- WORK REQUIRED
Copy the listing word for word, starting with its very first line and going on through the line with "10: (496, 432)", including that line.

### RECORDS PROVIDED ###

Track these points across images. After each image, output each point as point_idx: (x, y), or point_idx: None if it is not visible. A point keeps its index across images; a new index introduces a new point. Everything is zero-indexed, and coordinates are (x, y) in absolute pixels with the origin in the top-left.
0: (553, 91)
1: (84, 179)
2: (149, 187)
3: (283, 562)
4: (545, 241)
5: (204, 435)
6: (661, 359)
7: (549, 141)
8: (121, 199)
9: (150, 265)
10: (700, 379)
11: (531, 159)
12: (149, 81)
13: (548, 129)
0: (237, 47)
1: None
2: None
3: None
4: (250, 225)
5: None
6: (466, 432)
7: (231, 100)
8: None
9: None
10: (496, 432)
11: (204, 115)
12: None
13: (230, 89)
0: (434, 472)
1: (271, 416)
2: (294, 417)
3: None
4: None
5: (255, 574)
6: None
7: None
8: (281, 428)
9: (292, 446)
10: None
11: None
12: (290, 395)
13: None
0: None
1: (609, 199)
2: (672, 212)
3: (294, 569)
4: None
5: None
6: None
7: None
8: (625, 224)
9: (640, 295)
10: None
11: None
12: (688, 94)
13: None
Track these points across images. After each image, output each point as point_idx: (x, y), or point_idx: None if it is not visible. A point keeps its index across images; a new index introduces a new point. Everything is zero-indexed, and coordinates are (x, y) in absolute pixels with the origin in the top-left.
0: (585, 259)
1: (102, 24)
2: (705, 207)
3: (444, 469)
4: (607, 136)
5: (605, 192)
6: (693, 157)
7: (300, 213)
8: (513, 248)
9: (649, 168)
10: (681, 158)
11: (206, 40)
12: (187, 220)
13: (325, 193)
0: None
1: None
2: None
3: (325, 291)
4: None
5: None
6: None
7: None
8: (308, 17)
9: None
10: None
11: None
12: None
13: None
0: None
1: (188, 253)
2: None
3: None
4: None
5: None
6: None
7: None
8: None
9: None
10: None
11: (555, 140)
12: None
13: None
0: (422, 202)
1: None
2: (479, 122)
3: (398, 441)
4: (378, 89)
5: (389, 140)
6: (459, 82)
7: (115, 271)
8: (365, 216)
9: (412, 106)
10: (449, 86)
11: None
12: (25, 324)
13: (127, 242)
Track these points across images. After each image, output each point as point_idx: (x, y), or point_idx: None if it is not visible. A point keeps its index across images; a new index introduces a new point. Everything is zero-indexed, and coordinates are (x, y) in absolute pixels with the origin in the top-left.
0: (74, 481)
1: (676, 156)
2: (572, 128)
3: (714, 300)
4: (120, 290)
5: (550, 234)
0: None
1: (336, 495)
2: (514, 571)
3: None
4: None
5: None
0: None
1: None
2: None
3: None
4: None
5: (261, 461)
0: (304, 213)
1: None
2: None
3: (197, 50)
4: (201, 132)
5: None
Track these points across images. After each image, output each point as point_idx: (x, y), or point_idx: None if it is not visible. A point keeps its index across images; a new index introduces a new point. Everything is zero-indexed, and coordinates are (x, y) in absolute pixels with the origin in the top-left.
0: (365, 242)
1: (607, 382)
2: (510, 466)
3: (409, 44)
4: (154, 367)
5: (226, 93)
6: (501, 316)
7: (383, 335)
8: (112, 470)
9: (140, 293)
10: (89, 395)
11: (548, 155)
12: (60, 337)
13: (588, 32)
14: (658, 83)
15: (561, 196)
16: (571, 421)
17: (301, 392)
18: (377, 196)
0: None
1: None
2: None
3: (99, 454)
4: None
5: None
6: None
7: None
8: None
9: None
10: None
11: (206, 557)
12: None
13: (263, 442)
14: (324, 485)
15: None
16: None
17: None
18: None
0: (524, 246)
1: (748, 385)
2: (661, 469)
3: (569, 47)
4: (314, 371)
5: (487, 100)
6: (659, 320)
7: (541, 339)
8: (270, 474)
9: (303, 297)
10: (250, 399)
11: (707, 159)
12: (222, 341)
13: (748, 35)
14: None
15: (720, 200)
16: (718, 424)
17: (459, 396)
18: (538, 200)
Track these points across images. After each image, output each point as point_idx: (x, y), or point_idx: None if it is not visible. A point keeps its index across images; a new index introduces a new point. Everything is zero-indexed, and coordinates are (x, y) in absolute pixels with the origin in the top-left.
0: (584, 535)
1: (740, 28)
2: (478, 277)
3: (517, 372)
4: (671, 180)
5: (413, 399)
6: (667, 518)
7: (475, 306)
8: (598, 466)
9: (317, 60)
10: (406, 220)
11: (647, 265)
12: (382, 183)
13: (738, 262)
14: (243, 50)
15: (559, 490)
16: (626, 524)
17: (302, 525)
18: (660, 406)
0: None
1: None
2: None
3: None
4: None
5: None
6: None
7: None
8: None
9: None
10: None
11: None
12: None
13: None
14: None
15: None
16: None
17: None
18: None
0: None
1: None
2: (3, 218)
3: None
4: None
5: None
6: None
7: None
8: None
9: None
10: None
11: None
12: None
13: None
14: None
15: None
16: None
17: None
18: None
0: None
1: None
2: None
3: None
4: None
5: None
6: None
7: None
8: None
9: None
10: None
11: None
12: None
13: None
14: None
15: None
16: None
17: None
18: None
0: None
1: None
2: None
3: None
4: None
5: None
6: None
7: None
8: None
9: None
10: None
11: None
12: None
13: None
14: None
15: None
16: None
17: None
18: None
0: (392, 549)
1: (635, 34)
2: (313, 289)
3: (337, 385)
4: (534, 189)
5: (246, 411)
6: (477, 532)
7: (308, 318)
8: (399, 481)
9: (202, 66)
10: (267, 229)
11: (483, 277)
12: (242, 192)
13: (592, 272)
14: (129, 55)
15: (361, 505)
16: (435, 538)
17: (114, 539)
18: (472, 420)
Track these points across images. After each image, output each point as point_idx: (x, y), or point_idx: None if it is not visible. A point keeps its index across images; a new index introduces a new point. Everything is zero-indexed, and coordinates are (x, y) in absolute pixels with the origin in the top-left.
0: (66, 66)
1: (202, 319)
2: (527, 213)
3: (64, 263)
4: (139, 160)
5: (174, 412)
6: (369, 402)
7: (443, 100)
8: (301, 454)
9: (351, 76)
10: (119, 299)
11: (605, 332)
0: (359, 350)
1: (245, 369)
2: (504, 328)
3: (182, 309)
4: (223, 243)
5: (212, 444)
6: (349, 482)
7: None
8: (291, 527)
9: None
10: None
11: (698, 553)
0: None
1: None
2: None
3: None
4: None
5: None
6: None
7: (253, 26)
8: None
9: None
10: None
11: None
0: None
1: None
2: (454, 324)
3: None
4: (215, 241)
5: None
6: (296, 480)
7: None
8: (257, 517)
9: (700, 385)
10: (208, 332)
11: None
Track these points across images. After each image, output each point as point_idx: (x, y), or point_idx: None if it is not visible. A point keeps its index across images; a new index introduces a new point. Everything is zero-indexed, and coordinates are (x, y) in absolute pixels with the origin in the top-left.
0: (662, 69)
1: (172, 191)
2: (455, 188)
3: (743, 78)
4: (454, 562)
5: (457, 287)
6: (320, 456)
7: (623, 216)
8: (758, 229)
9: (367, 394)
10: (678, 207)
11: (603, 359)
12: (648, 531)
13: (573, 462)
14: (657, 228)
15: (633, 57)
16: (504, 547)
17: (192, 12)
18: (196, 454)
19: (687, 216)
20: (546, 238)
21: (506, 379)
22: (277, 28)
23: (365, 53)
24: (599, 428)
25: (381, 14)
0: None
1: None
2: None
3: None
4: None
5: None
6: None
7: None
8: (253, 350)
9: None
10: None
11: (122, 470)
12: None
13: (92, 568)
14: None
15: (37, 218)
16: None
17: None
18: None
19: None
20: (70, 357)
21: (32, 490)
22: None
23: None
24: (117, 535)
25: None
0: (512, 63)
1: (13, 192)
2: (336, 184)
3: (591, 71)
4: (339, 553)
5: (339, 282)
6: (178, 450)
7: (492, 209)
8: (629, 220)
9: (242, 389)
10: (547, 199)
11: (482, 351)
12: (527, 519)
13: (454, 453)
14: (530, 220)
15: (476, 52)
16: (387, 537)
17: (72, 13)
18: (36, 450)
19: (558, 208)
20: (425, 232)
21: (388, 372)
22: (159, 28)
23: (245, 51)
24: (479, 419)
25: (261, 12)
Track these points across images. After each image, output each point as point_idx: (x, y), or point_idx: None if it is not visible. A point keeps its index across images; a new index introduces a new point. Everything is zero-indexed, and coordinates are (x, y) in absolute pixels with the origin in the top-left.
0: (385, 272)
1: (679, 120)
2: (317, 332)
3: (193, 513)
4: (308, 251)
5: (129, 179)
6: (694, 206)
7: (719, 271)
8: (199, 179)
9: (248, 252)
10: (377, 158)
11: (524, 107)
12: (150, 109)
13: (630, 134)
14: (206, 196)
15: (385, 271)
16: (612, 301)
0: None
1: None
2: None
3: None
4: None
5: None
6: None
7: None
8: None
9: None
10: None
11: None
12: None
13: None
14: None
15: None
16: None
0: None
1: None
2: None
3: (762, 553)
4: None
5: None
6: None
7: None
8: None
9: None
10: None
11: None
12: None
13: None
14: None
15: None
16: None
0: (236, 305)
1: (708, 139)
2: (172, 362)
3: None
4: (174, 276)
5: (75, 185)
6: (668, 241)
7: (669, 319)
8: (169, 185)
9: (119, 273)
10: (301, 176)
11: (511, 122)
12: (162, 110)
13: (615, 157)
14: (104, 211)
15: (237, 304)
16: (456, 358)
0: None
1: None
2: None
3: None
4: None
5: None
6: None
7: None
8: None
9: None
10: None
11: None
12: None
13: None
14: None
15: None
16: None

###

- FINAL RESULT
Track these points across images. After each image, output each point as point_idx: (x, y), or point_idx: None if it is not visible. A point keeps its index across images; a new index introduces a new point. Everything is zero-indexed, and coordinates are (x, y) in absolute pixels with the origin in the top-left.
0: (553, 91)
1: (84, 179)
2: (149, 187)
3: (283, 562)
4: (545, 241)
5: (204, 435)
6: (661, 359)
7: (549, 141)
8: (121, 199)
9: (150, 265)
10: (700, 379)
11: (531, 159)
12: (149, 81)
13: (548, 129)
0: (237, 47)
1: None
2: None
3: None
4: (250, 225)
5: None
6: (466, 432)
7: (231, 100)
8: None
9: None
10: (496, 432)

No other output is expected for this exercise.